▸ **WHAT YOU HAVE TO DO**:
Copy the listing verbatim, excluding any images found in it.

▸ **RECORDS TO PROCESS**:
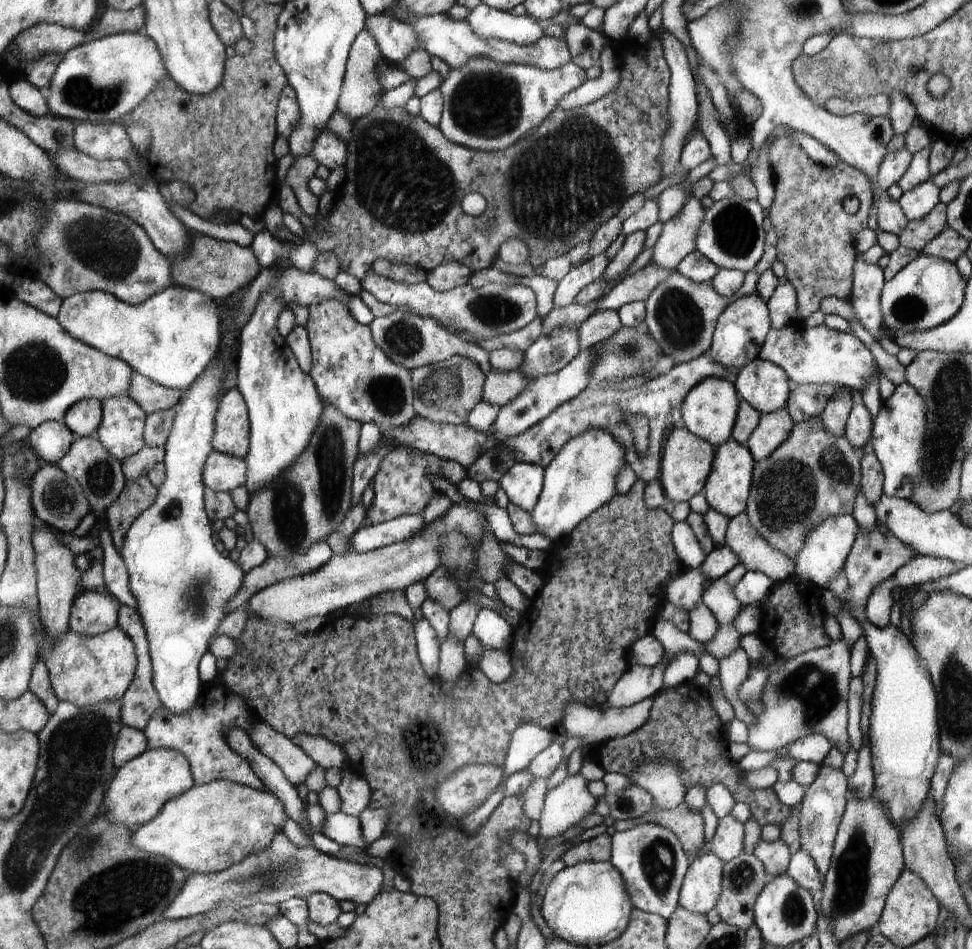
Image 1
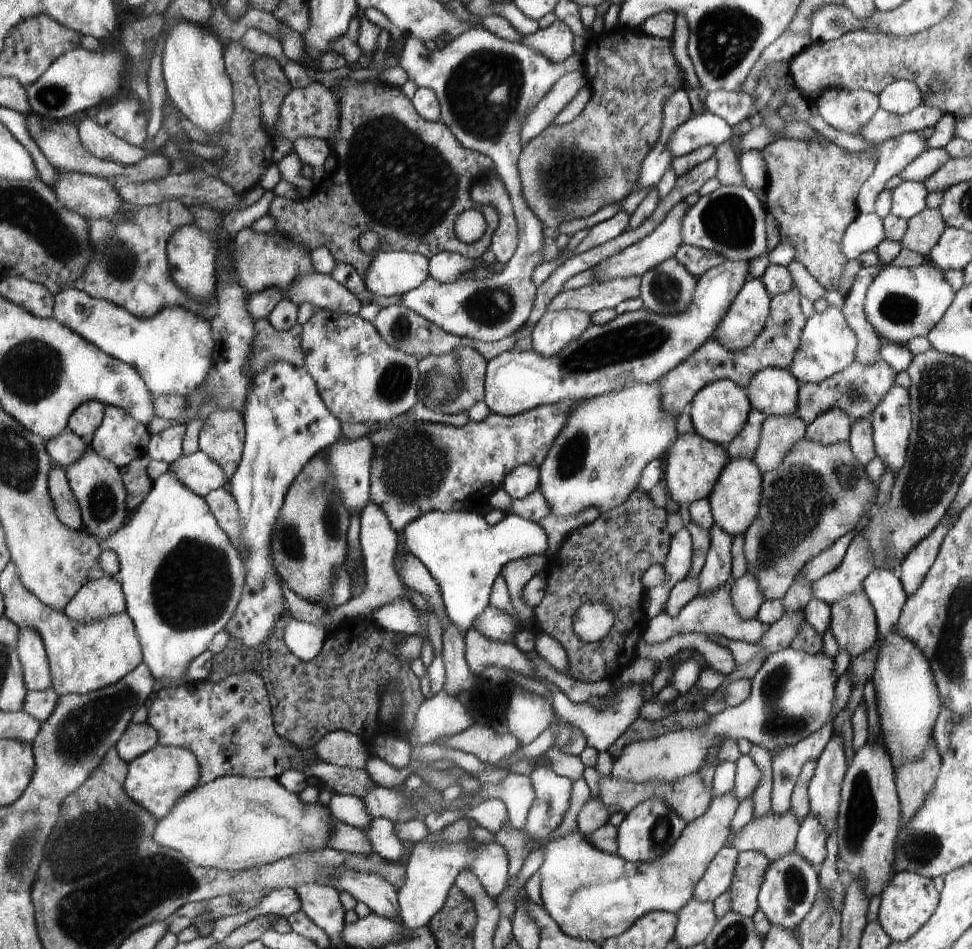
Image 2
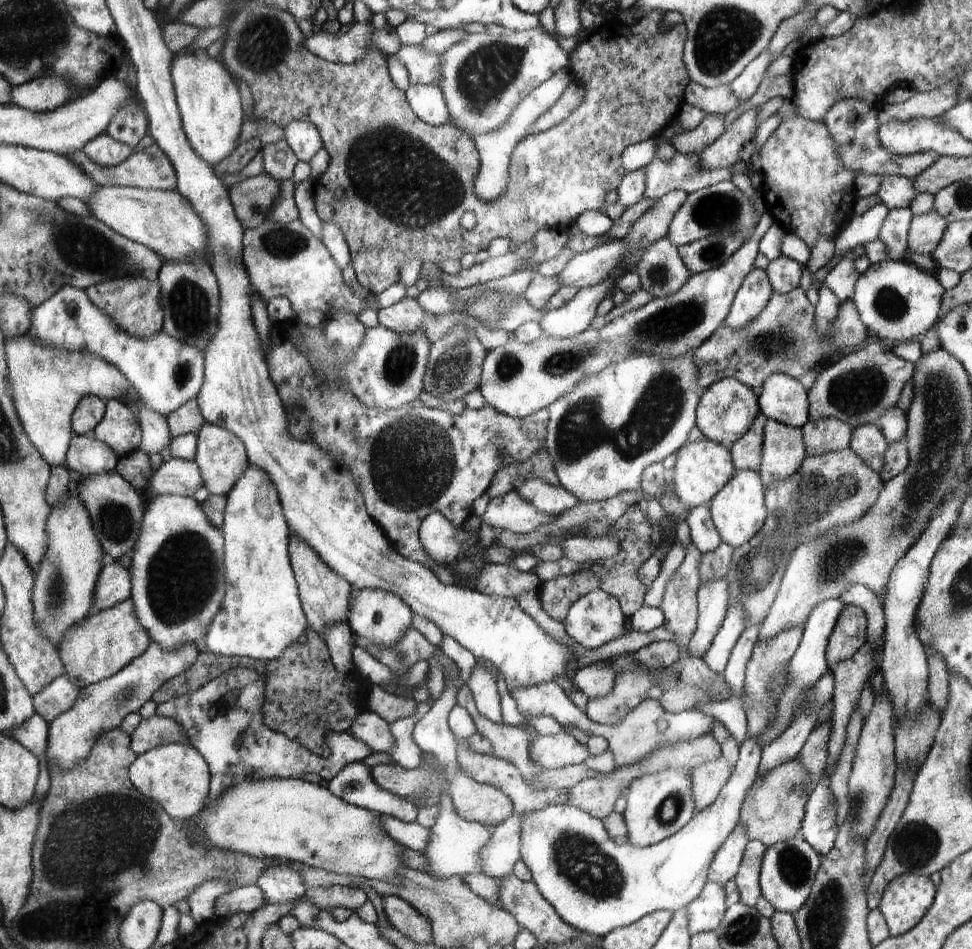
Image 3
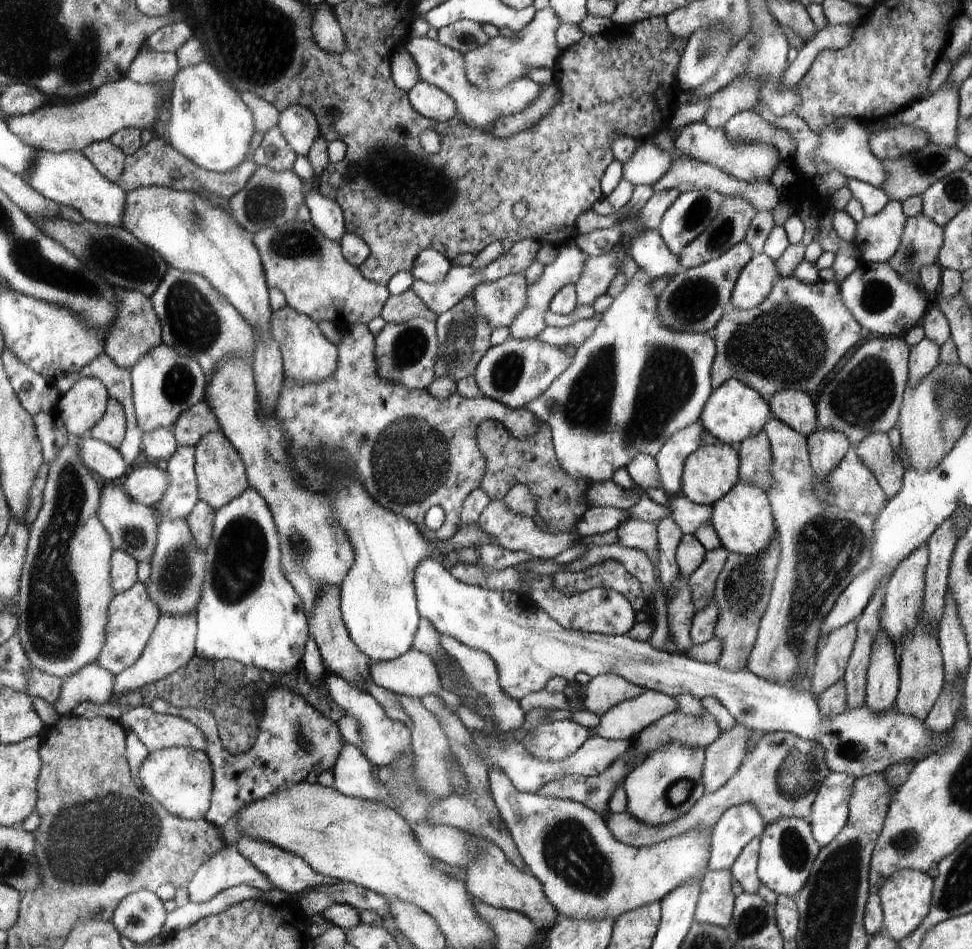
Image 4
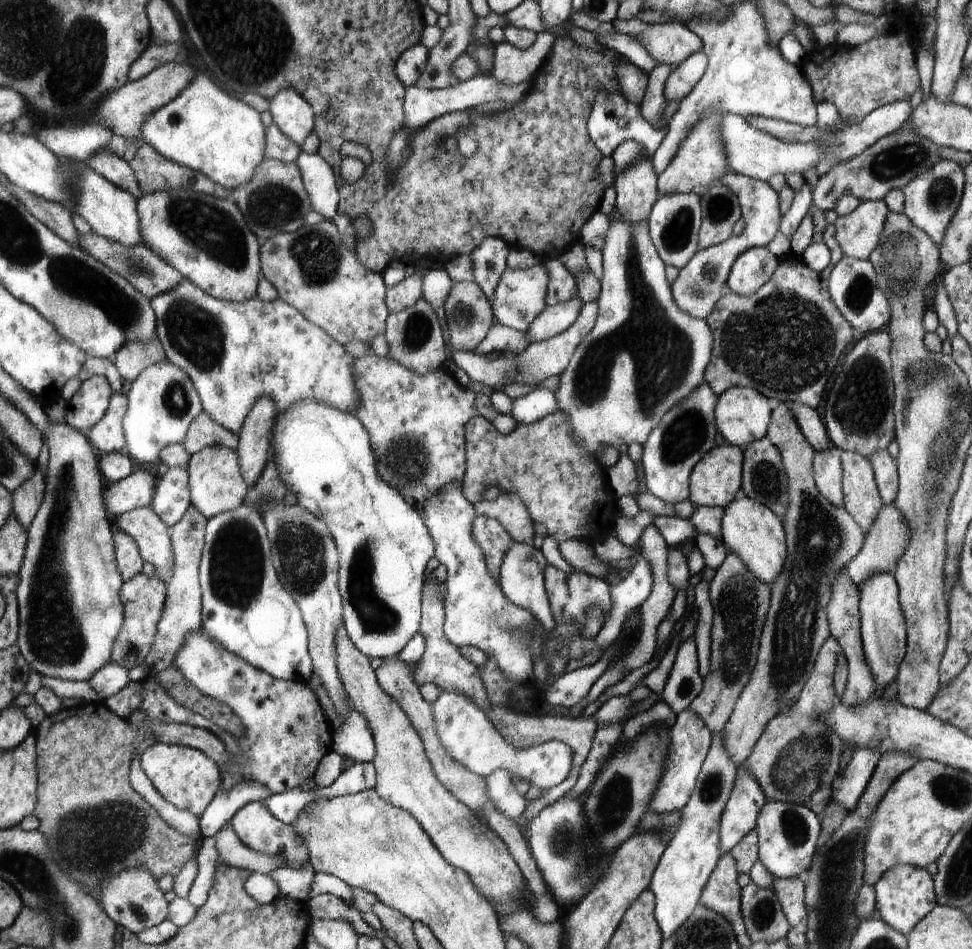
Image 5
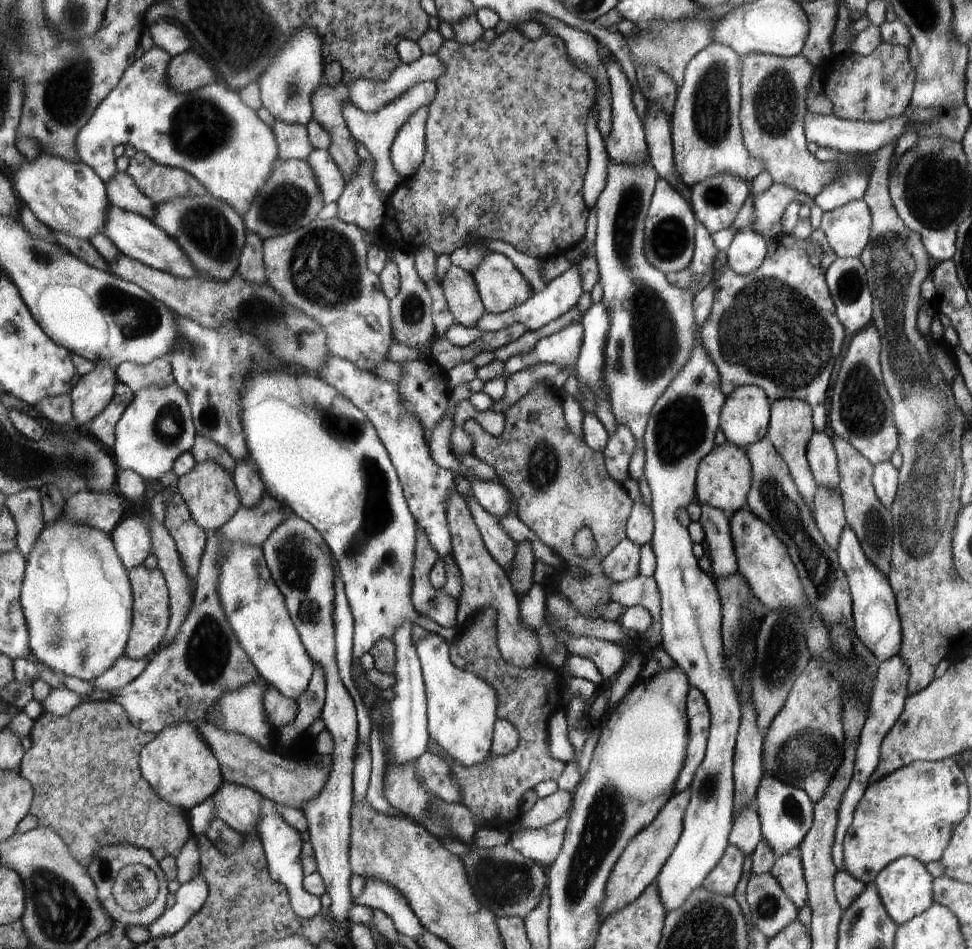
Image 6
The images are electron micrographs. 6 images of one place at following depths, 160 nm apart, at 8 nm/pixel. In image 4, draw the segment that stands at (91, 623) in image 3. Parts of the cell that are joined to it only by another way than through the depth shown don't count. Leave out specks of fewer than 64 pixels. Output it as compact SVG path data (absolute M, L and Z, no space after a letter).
M137 582L134 587L114 595L108 609L106 644L96 662L114 676L134 666L141 658L154 634L156 623L162 618L159 606L151 598L146 584Z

▸ **RESULT**:
Image 1
Image 2
Image 3
Image 4
Image 5
Image 6
The images are electron micrographs. 6 images of one place at following depths, 160 nm apart, at 8 nm/pixel. In image 4, draw the segment that stands at (91, 623) in image 3. Parts of the cell that are joined to it only by another way than through the depth shown don't count. Leave out specks of fewer than 64 pixels. Output it as compact SVG path data (absolute M, L and Z, no space after a letter).
M137 582L134 587L114 595L108 609L106 644L96 662L114 676L134 666L141 658L154 634L156 623L162 618L159 606L151 598L146 584Z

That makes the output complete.